NVIDIA GPU Code Generation Guide - sdake/dotfiles GitHub Wiki

NVIDIA GPU Code Generation Guide

Overview

GPU code comes in two forms:

  • SASS: Machine code specific to GPU architecture.
  • PTX: Intermediate code JIT-compiled to SASS at runtime.
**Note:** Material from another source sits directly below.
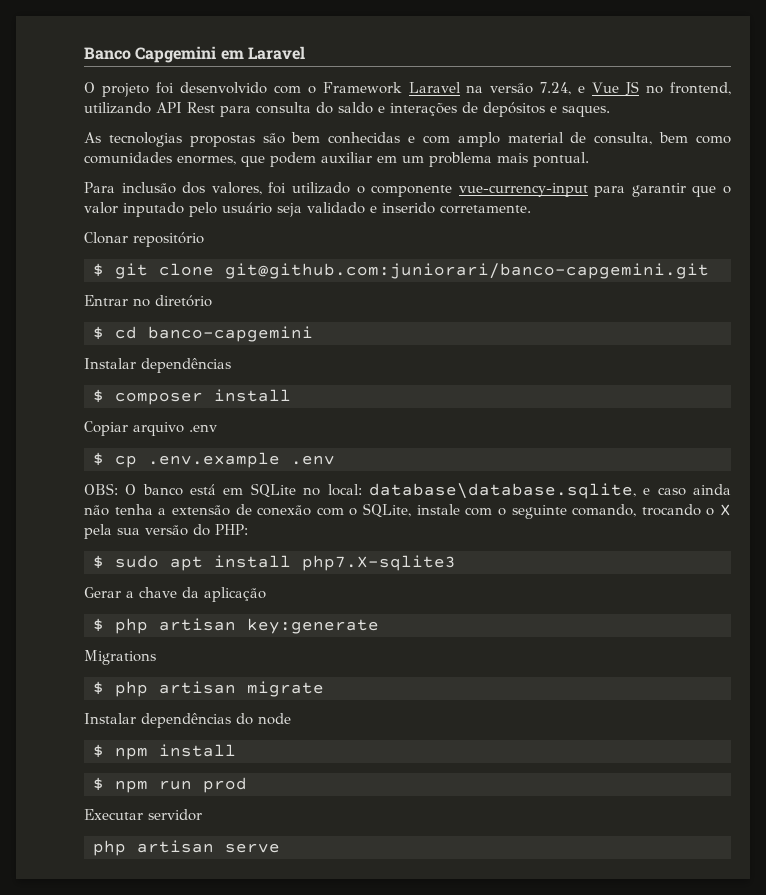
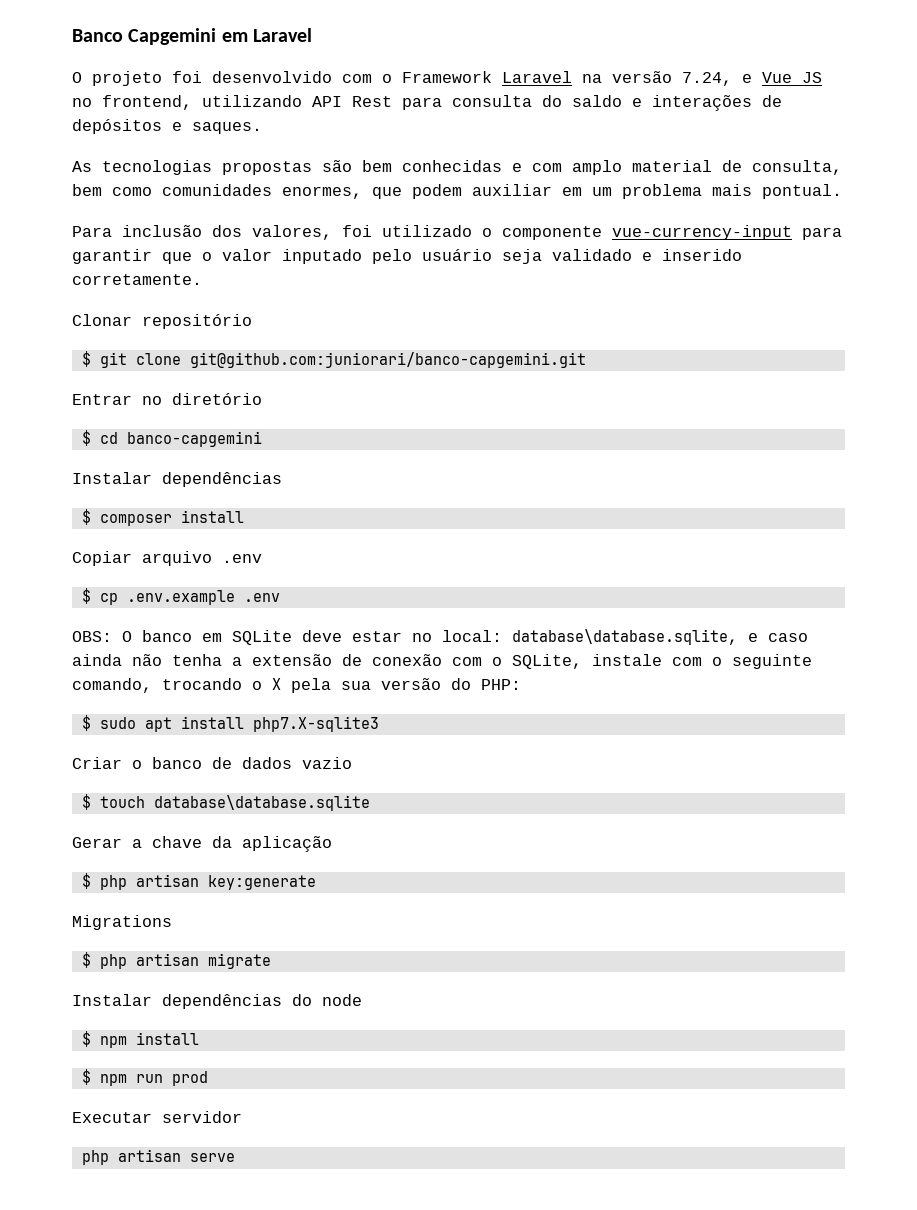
[190,484,217,495] está -> (192, 636) none
(296, 490) none -> [302,630,402,642] deve estar
(456, 563) none -> [72,757,352,769] [81,794,370,811] // Criar o banco de dados vazio // $ touch database\database.sqlite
These are packaged in containers (CUBIN/FATBIN) during compilation.

Build System Syntax

Usage Contents Syntax Example
PyTorch SASS only Space separated with -real suffix 80-real 86-real 87-real
PyTorch SASS+PTX Space separated 80 86 87
PyTorch PTX only Space separated with +PTX suffix 80+PTX 86+PTX 87+PTX
CMake SASS only Semicolon with -real suffix 80-real;86-real;87-real
CMake SASS+PTX Semicolon separated 80;86;87
CMake PTX only Semicolon with -virtual suffix 80-virtual;86-virtual;87-virtual
NVCC SASS only sm_ prefix sm_80 sm_86 sm_87
NVCC SASS+PTX gencode specification arch=compute_80,code=sm_80
NVCC PTX only compute_ prefix compute_80 compute_86 compute_87

Environment Variables

PyTorch style:

  • SASS only: TORCH_CUDA_ARCH_LIST="80-real 86-real 87-real"
  • SASS+PTX: TORCH_CUDA_ARCH_LIST="80 86 87"
  • PTX only: TORCH_CUDA_ARCH_LIST="80+PTX 86+PTX 87+PTX"

CMake style:

  • SASS only: CMAKE_CUDA_ARCHITECTURES="80-real;86-real;87-real"
  • SASS+PTX: CMAKE_CUDA_ARCHITECTURES="80;86;87"
  • PTX only: CMAKE_CUDA_ARCHITECTURES="80-virtual;86-virtual;87-virtual"

NVCC flags:

  • SASS only: CUDA_NVCC_FLAGS="-arch=sm_80 -arch=sm_86 -arch=sm_87"
  • SASS+PTX: CUDA_NVCC_FLAGS="-gencode arch=compute_80,code=sm_80 -gencodearch=compute_86,code=sm_86 -gencode arch=compute_87,code=sm_87"`
  • PTX only: CUDA_NVCC_FLAGS="-arch=compute_80 -arch=compute_86 -arch=compute_87"